Task description
Retype the listing below exactly, pictures removed.

Supplied information
::::::::::

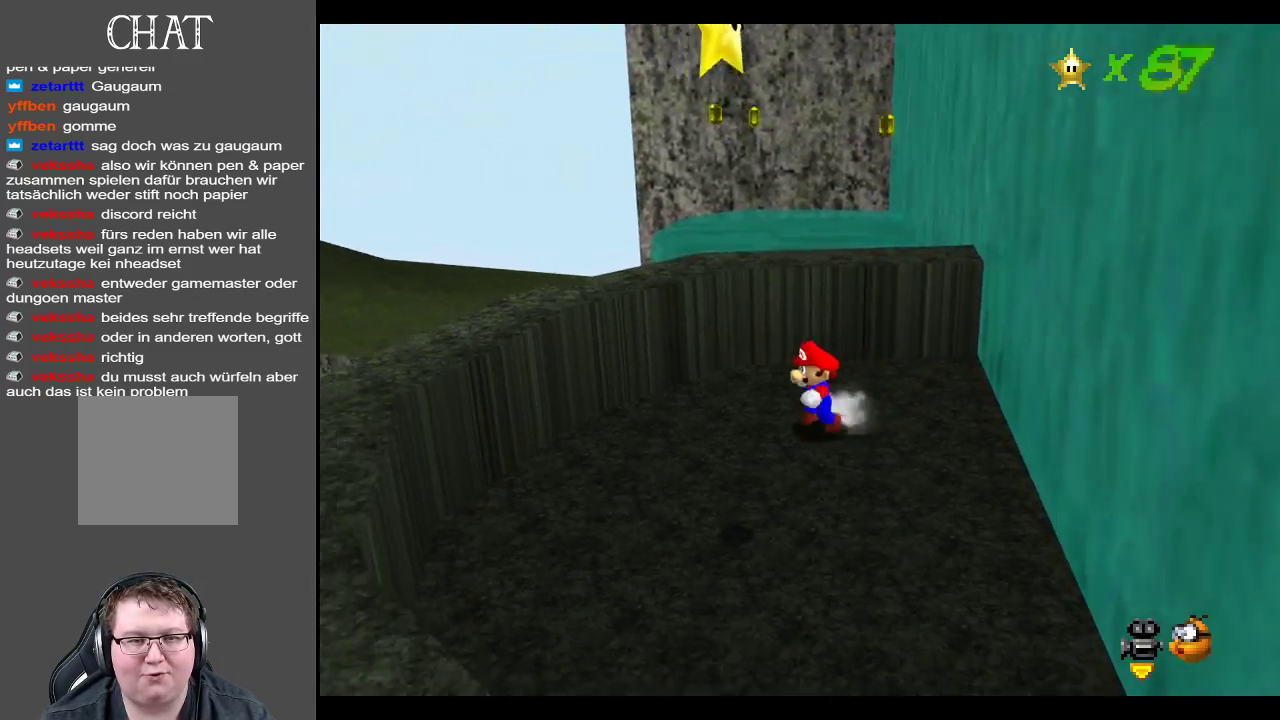
{"buttons": [], "left_stick": "left", "right_stick": "center", "events": [[83, "B", "down"], [217, "B", "up"]]}
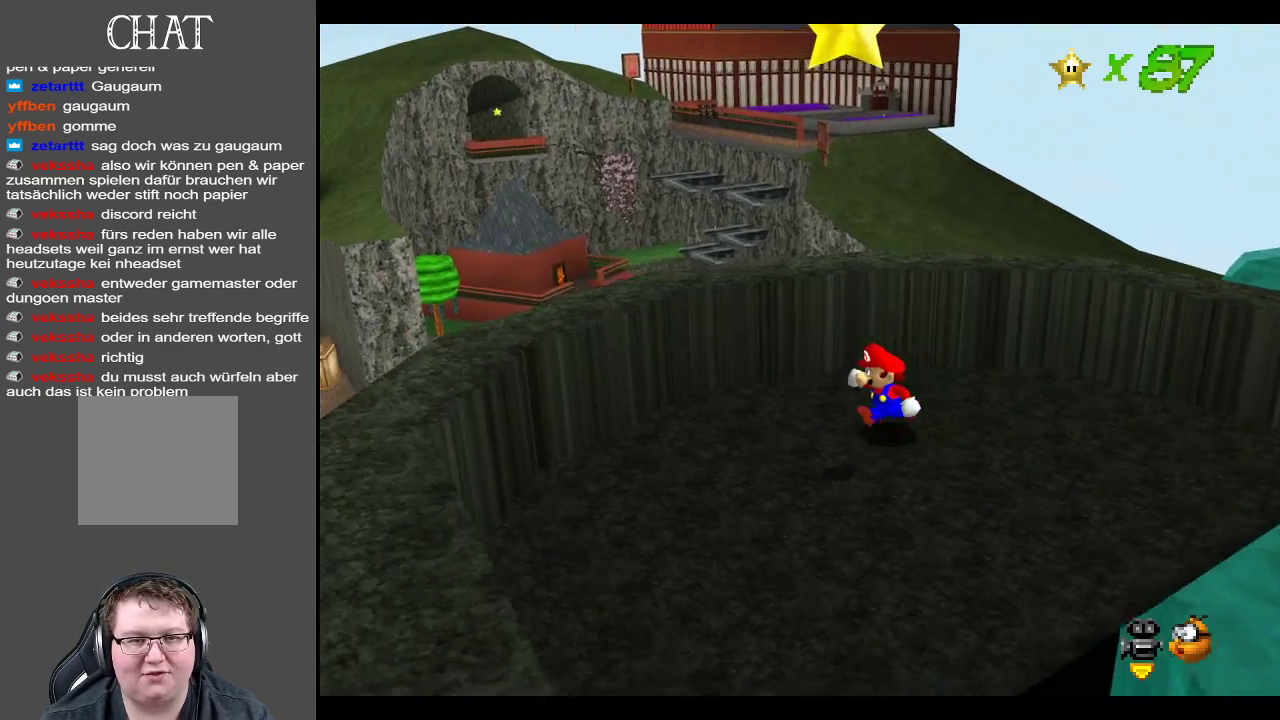
{"buttons": [], "left_stick": "right", "right_stick": "center", "events": [[317, "left_stick", "right"]]}
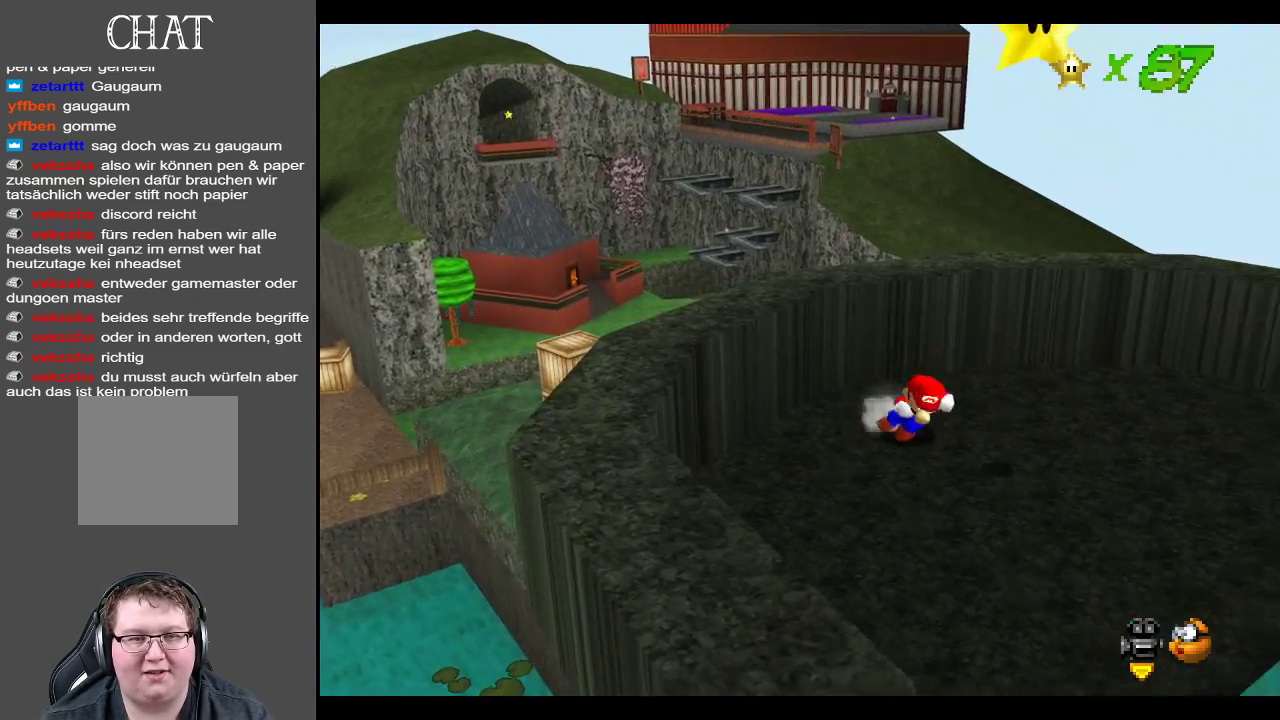
{"buttons": ["A", "B"], "left_stick": "center", "right_stick": "center", "events": [[50, "A", "down"], [100, "left_stick", "down"], [150, "left_stick", "left"], [350, "B", "down"], [400, "left_stick", "center"]]}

::::::::::

Solution for this task
{"buttons": [], "left_stick": "left", "right_stick": "center", "events": [[83, "B", "down"], [217, "B", "up"]]}
{"buttons": [], "left_stick": "right", "right_stick": "center", "events": [[317, "left_stick", "right"]]}
{"buttons": ["A", "B"], "left_stick": "center", "right_stick": "center", "events": [[50, "A", "down"], [100, "left_stick", "down"], [150, "left_stick", "left"], [350, "B", "down"], [400, "left_stick", "center"]]}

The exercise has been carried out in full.